Bupati Eman saat meninjau rehabilitasi sekolah
Bupati Eman saat meninjau rehabilitasi sekolah

MAJALENGKA – Pemerintah Kabupaten Majalengka merevitalisasi 130 sekolah untuk meningkatkan kualitas sarana pendidikan. Perbaikan mencakup ruang kelas, toilet, ruang UKS, hingga sejumlah fasilitas pendukung kegiatan belajar mengajar.

Kepala Dinas Pendidikan Kabupaten Majalengka Muhamad Umar Ma’ruf mengatakan revitalisasi tersebut menyasar jenjang PAUD, TK, SD hingga SMP. Menurut dia, perbaikan fasilitas diharapkan membuat lingkungan sekolah lebih layak, aman, dan nyaman bagi siswa maupun guru.

Baca Juga: Bupati Majalengka Minta Penjual Miras Beralih Usaha

“Revitalisasi ini mencakup 130 sekolah. Pekerjaannya tidak hanya ruang kelas, tetapi juga toilet, UKS dan sarana pendukung lainnya. Kita ingin sekolah memiliki lingkungan yang lebih layak sehingga proses belajar mengajar dapat berjalan dengan baik,” ujar Muhamad Umar Ma’ruf.

Menurut dia, kondisi bangunan sekolah juga berkaitan dengan keselamatan siswa, guru, dan seluruh warga sekolah. Karena itu, revitalisasi diharapkan memberi manfaat langsung terhadap aktivitas pendidikan sehari-hari.

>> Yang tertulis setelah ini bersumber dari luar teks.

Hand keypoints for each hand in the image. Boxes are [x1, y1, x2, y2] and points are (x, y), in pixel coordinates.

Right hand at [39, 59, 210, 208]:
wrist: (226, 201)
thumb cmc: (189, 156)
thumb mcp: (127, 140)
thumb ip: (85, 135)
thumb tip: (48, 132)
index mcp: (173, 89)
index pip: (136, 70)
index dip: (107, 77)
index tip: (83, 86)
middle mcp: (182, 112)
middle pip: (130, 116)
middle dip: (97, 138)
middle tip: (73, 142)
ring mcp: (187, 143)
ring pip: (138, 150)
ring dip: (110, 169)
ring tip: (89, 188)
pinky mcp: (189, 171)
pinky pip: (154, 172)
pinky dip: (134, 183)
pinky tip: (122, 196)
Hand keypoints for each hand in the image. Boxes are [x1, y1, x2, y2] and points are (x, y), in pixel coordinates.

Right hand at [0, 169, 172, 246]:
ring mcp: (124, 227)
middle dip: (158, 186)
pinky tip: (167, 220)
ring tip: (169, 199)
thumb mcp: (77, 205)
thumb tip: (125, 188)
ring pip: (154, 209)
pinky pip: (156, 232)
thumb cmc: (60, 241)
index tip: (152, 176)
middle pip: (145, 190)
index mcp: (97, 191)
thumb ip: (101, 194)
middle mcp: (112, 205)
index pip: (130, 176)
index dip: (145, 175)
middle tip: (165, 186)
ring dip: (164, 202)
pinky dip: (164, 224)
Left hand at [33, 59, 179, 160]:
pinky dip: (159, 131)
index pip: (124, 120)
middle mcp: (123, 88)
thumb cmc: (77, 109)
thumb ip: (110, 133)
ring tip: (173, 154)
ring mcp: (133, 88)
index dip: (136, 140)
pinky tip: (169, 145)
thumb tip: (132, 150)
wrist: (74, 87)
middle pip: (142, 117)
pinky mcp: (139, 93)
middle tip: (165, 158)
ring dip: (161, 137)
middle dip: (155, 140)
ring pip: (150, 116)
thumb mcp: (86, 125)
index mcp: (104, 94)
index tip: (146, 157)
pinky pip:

“Harapannya, revitalisasi ini benar-benar memberikan manfaat langsung kepada sekolah. Anak-anak bisa belajar dengan nyaman, guru bisa mengajar dengan lebih baik, dan seluruh warga sekolah dapat beraktivitas dengan aman,” katanya.

Bupati Majalengka Eman Suherman mengatakan revitalisasi sekolah menjadi bagian dari upaya pemerintah daerah meningkatkan kualitas pendidikan. Menurut dia, pembangunan pendidikan tidak cukup hanya mengandalkan peningkatan kualitas pembelajaran dan tenaga pendidik, tetapi juga membutuhkan sarana dan prasarana yang memadai.

Baca Juga: Kemarau Panjang, Pemkab Majalengka Salurkan Air Bersih dan Benahi Irigasi

“Revitalisasi sekolah ini bukan sekadar memperbaiki bangunan. Yang paling penting adalah bagaimana anak-anak kita bisa belajar dengan aman, nyaman, dan lebih bersemangat,” ujar Eman.

Eman mengatakan pemerintah daerah terus mengusulkan pembangunan dan rehabilitasi sekolah kepada pemerintah pusat dan Pemerintah Provinsi Jawa Barat. Langkah itu dilakukan karena kebutuhan perbaikan sarana pendidikan cukup besar, sementara kemampuan APBD terbatas.

“Kalau hanya mengandalkan APBD, tentu tidak semua kebutuhan bisa diselesaikan sekaligus. Karena itu, kita terus mencari sumber dukungan lain, baik dari pemerintah pusat maupun provinsi,” katanya.

Baca Juga: Ribuan Warga Majalengka Gelar Shalat Istisqa di Tengah Kemarau Panjang

Ia mengatakan usulan pembangunan dan rehabilitasi disusun dengan melihat kondisi serta tingkat kebutuhan masing-masing satuan pendidikan. Dengan cara itu, sekolah yang membutuhkan penanganan dapat menjadi sasaran program secara bertahap.

“Target kita bukan hanya membangun gedung yang bagus, tetapi memastikan anak-anak Majalengka belajar di tempat yang aman, sehat dan nyaman,” ujar Eman.